Power-law and Ellis Model Fluids Flow Through Pipes — Lesson 2

This lesson covers the transport phenomena of non-Newtonian fluids, focusing on Power-law and Ellis Model Fluids Flow through Pipes. It begins with a recap of the previous class, discussing the development of the velocity profile for time-independent non-Newtonian fluid. The lesson then delves into the details of how to obtain the velocity profile, volumetric flow rate, average and maximum velocity, and pressure distribution for a fluid flowing through a pipe due to pressure difference. The lesson also explains the importance of the friction factor in designing and controlling operational parameters.

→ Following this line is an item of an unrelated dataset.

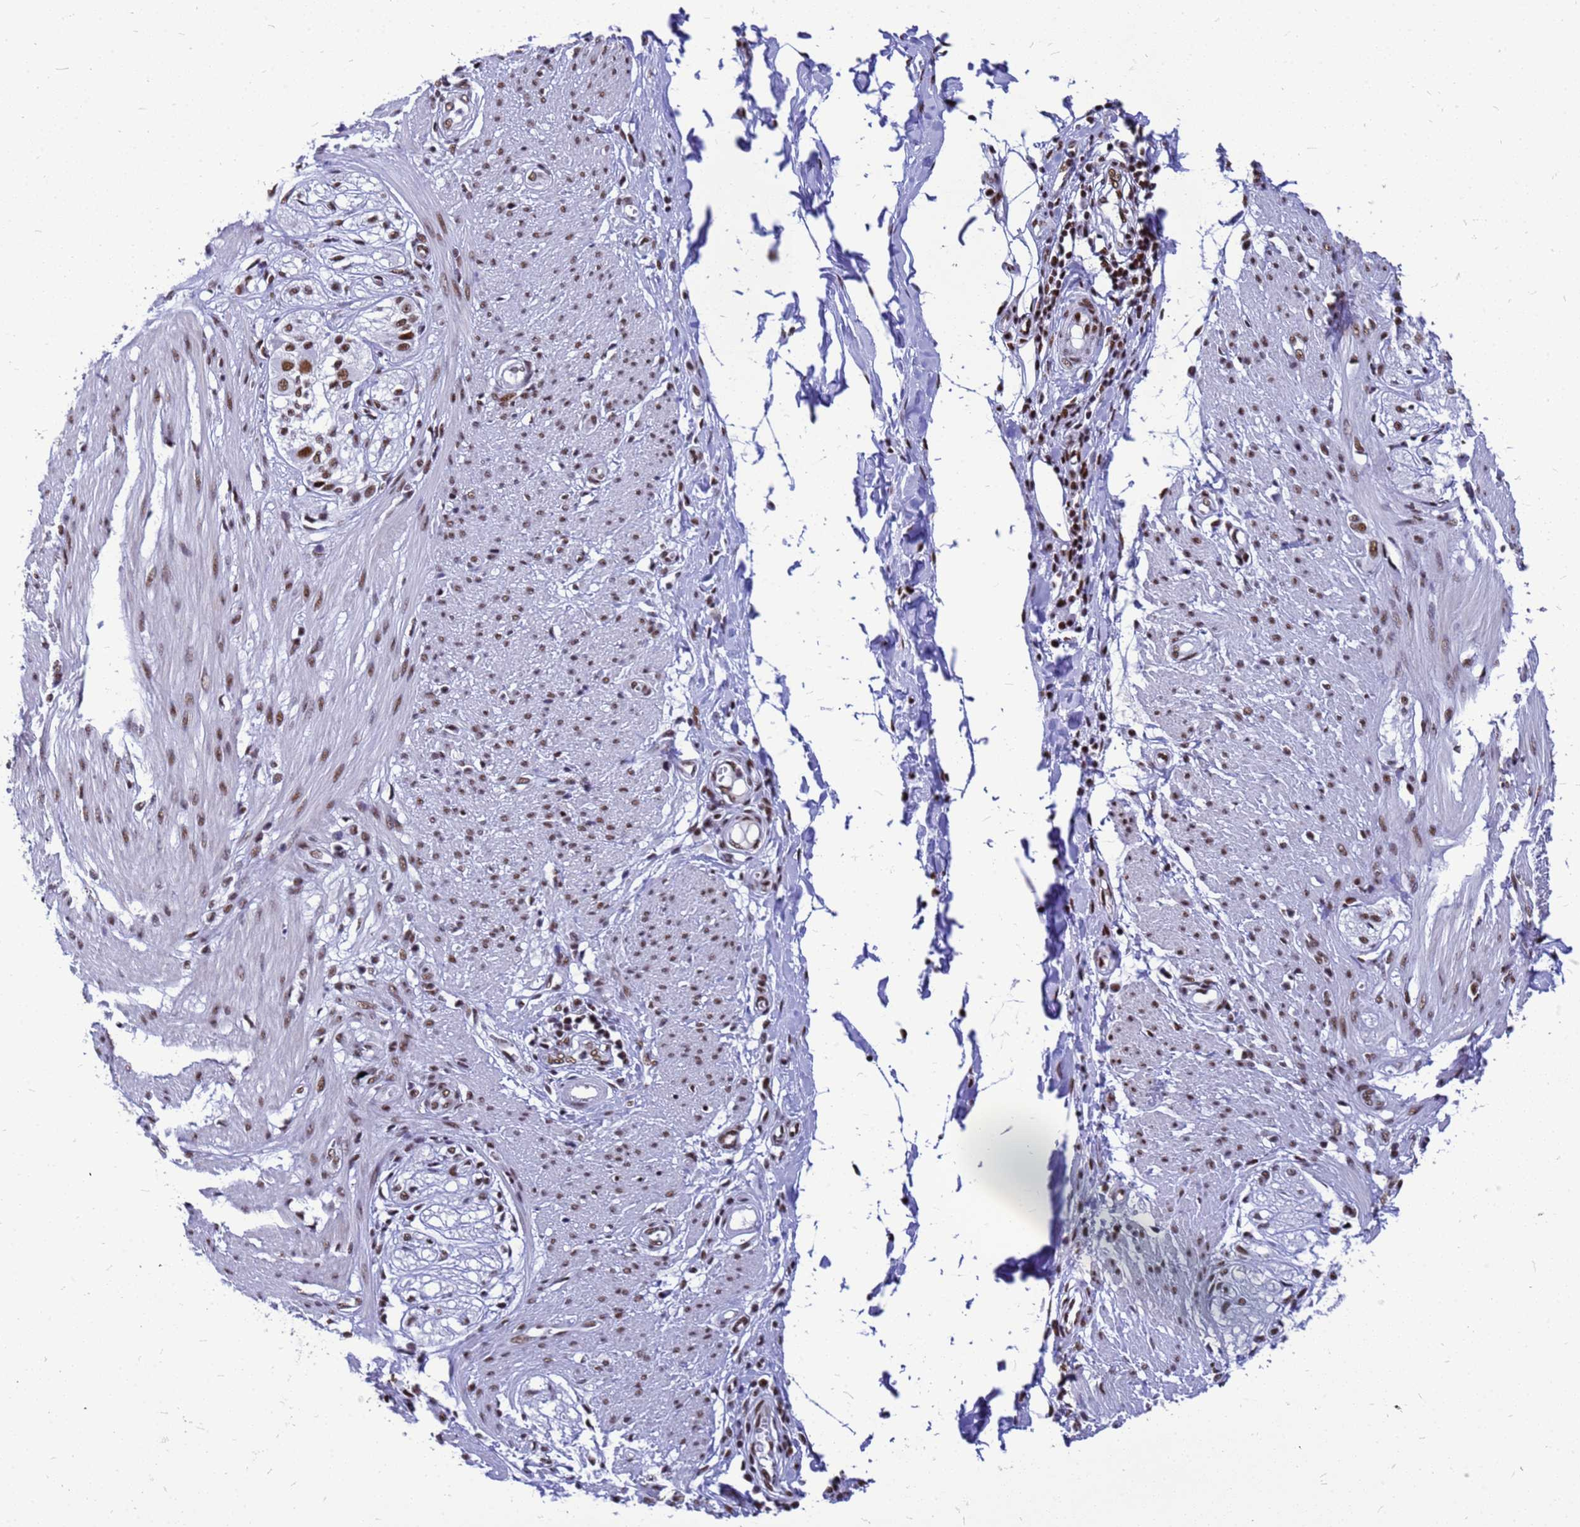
{"staining": {"intensity": "moderate", "quantity": ">75%", "location": "nuclear"}, "tissue": "smooth muscle", "cell_type": "Smooth muscle cells", "image_type": "normal", "snomed": [{"axis": "morphology", "description": "Normal tissue, NOS"}, {"axis": "morphology", "description": "Adenocarcinoma, NOS"}, {"axis": "topography", "description": "Colon"}, {"axis": "topography", "description": "Peripheral nerve tissue"}], "caption": "Immunohistochemistry (IHC) image of unremarkable smooth muscle: smooth muscle stained using IHC shows medium levels of moderate protein expression localized specifically in the nuclear of smooth muscle cells, appearing as a nuclear brown color.", "gene": "SART3", "patient": {"sex": "male", "age": 14}}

Towards the end, the lesson provides a detailed walkthrough of how to calculate the pressure drop required to maintain a specific volumetric flow rate.

Video Highlights

01:13 - Explanation of how to obtain the velocity profile, volumetric flow rate, average and maximum velocity for a power law fluid flowing through a pipe.
13:12 - Derivation of the velocity profile for Ellis model fluid flowing through a circular tube.
32:09 - Calculation of the maximum velocity and volumetric flow rate for Ellis model fluid.
41:29 - Solving an example problem related to the pressure drop required to maintain a certain volumetric flow rate through a pipe for an Ellis model fluid.

Key Takeaways

  • The velocity profile, volumetric flow rate, average and maximum velocity, and pressure distribution can be obtained for a fluid flowing through a pipe due to pressure difference.
  • The friction factor is an essential factor in designing and controlling operational parameters.
  • The pressure drop required to maintain a specific volumetric flow rate can be calculated using the principles of transport phenomena of non-Newtonian fluids.
  • The transport phenomena of non-Newtonian fluids can be applied in practical scenarios, as illustrated in the example problem.